Cizre’de sokağa çıkma yasakları döneminde 10 yaşındaki bir çocuğa yardım ettikleri gerekçesiyle biri doktor, 4 sağlık çalışanının tutuklanmasına STK’lar tepki gösterdi.
BOLD – Hastaları tedavi ettikleri için önceki gün tutuklanan sağlık çalışanlarına yapılan hukuksuzluğa tepkiler devam ediyor. Gizlilik kararı bulunan dosya için, sağlık örgütleri Cenevre Sözleşmesi’ni hatırlatarak açıklama yaptı.
Türk Tabipler Birliği, Türkiye İnsan Hakları Vakfı ve Sağlık ve Sosyal Hizmet Emekçileri Sendikası’nın konuyla ilgili yaptığı açıklama şöyle:
“Öncellikle vurgulamak isteriz ki hem yasalarımızda hem de uluslararası hukukta tutuklama bir zorunluk değil, başvurulması gereken istisnai bir durumdur. Adresleri belli, iş yerleri bilinen 3’ü kamuda çalışan, çağrılmaları durumunda her an ifade verebilecek konumda olan sağlık çalışanlarının adli kontrol uygulamasına dahi ihtiyaç duyulmadan ailelerinden ve hastalarından koparılarak tutuklanmaları kabul edilemez.
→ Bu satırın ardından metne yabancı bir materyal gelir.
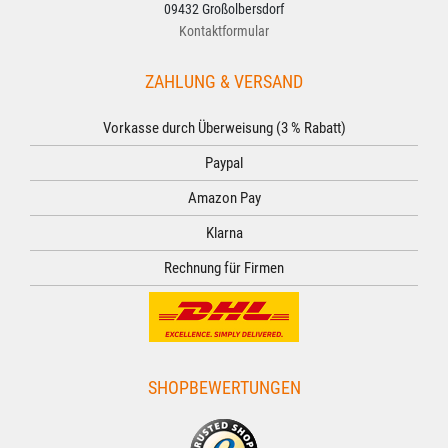
09432 Großolbersdorf
Kontaktformular
ZAHLUNG & VERSAND
Vorkasse durch Überweisung (3 % Rabatt)
Paypal
Amazon Pay
Klarna
Rechnung für Firmen
SHOPBEWERTUNGEN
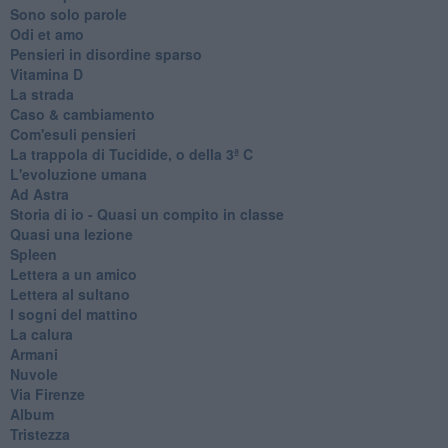
Sono solo parole
Odi et amo
Pensieri in disordine sparso
Vitamina D
La strada
Caso & cambiamento
Com'esuli pensieri
La trappola di Tucidide, o della 3ª C
L'evoluzione umana
Ad Astra
Storia di io - Quasi un compito in classe
Quasi una lezione
Spleen
Lettera a un amico
Lettera al sultano
I sogni del mattino
La calura
Armani
Nuvole
Via Firenze
Album
Tristezza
Avukat görüşmelerinden ve mahkemedeki sorgulamalardan edinilen bilgilere göre tutuklanma gerekçeleri sokağa çıkma yasaklarının sürdüğü 2016 yılında sağlık hizmetine erişimin engellendiği ve neredeyse imkansız olduğu koşullarda, yaralı olarak başvuran ’10 yaşlarındaki bir çocuğa’ sağlık hizmeti sunma iddiası. Bizler yaşamdan yana olan mesleğin mensupları olarak yaşam hakkının en kutsal hak olduğuna inanıyoruz. Bir “değer” olarak gördüğümüz sağlık hizmet sunumu “değer” olmasını her koşulda her insanı yaşatma çabasından almaktadır. Bu nedenle savaş veya çatışma alanlarında dahi bizlere ihtiyaç duyan herkese, her yerde gerekli sağlık hizmetini sunma sorumluluğumuz vardır. Varoluş sebebimiz olan iyileştirme ve yaşatma hizmetinden dolayı bırakın tutuklanmayı yargılanmayı dahi kabul etmiyoruz, etmeyeceğiz.”
CENEVRE SÖZLEŞMESİ: SAĞLIKÇILAR AYRIM YAPMADAN HERKESE BAKAR
Duvar’ın haberine göre Türkiye’nin taraf olduğu Cenevre Sözleşmesinde çatışma ya da savaş döneminde sağlıkçıların ‘gecikmeden ve ayrım yapmadan asker ya da sivil tüm yaralı ve hastaların toplanması ve sağlık kurumuna ulaştırılması için gerekli önlemleri alması’ ve ‘sadece tıbbi temelde ayrım yapmaları tarafların yaralı ve hastaların bakımı için, pratik antlaşmalar yapma ve destekleme konusunda işbirliği yapmaları’ isteniyor.
Sağlık hizmetinin engellenemeyeceği belirtilen sözleşmede, “Tıbbi personel, yaralanan kişilere tıbbi etik doğrultusunda tıbbi bakım sağladıkları ya da tıbbi etik ilkelerine aykırı tıbbi davranışı reddettikleri için cezalandırılmaz” deniyor.
Cizre’de sokağa çıkma yasaklarının sürdüğü 2016 yılında bir bodrumda ambulans bekleyen yaralılar için TTB ve SES üyesi 9 hekim ve 4 hemşire yola çıktı. Grup İdil’de durduruldu. Polisler, hekimlerin ‘eylemci’ olduğunu söyleyerek araçlarının Cizre’ye geçişlerine izin vermedi. Daha sonra 9 sağlık çalışanı hakkında Mardin 3’ncü Ağır Ceza Mahkemesi’nde dava açıldı. 19 sağlık çalışanı hakkında açılan davada ikinci duruşmada beraat kararı verilmişti.